PROBLEM:
Count how many lines in the following data hold the word "cuboid". Your answer is the number and nothing else.

DATA TO USE:
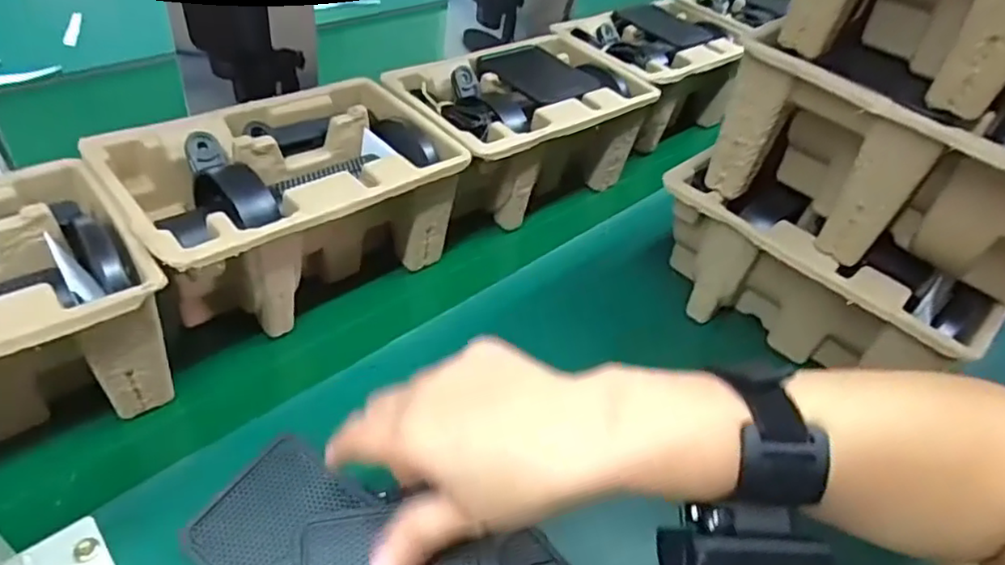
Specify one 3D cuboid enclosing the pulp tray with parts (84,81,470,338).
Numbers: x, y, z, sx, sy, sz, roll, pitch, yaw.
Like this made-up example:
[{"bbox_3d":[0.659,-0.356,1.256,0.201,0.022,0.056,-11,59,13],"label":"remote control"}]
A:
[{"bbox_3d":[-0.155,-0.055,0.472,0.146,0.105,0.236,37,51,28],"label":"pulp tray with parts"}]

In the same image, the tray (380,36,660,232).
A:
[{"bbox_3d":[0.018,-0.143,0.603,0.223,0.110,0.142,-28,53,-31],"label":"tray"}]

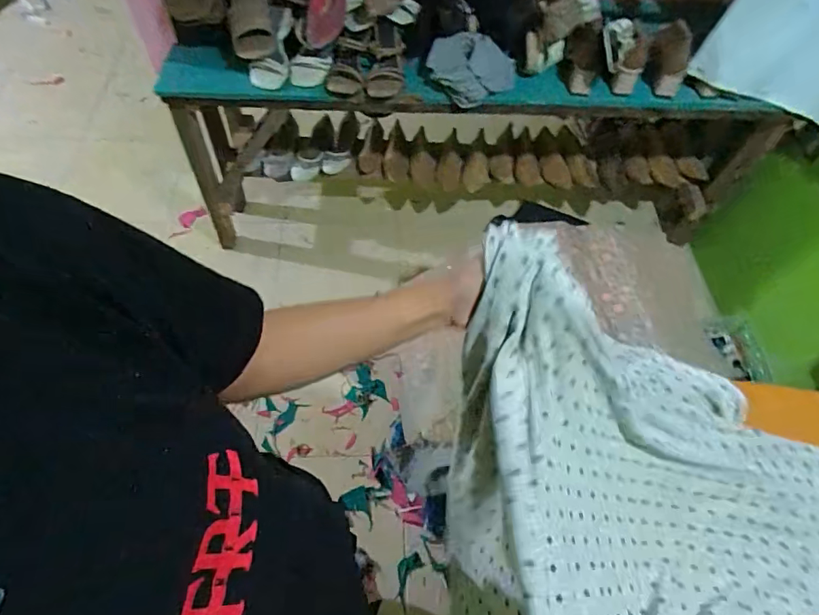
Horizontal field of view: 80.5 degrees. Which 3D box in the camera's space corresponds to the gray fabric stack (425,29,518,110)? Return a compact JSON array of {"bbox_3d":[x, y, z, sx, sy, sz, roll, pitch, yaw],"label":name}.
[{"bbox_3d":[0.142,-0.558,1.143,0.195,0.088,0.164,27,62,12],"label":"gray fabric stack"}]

* * *

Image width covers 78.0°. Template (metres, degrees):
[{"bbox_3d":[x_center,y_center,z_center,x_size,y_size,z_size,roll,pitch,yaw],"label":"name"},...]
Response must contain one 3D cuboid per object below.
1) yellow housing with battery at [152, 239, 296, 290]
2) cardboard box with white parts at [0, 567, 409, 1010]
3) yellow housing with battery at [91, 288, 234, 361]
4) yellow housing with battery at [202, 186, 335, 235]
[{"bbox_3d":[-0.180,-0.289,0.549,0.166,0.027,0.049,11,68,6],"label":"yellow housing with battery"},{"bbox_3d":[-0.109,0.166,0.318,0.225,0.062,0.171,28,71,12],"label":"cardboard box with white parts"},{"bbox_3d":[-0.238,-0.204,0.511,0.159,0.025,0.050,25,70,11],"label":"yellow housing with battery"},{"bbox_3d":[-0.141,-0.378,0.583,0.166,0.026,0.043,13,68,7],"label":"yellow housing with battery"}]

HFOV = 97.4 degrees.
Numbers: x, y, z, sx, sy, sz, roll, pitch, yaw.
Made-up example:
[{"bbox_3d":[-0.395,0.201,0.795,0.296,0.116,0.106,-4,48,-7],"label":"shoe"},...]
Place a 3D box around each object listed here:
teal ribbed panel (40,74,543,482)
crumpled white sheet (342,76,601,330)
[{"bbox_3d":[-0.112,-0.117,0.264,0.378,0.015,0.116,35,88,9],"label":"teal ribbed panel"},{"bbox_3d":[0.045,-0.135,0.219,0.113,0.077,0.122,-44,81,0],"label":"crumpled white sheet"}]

--

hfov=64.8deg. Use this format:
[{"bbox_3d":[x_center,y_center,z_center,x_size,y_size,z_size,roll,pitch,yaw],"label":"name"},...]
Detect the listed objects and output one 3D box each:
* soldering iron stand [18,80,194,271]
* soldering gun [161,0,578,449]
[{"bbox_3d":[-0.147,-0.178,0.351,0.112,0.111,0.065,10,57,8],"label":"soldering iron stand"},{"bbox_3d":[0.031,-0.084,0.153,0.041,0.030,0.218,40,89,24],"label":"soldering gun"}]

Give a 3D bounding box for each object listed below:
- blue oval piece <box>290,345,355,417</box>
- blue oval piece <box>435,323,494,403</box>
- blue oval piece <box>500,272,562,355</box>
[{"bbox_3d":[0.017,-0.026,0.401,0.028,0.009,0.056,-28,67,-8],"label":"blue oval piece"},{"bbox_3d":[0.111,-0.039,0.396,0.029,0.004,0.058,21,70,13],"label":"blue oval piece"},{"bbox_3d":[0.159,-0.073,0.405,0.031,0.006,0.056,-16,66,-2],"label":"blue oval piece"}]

ANSWER SPACE:
2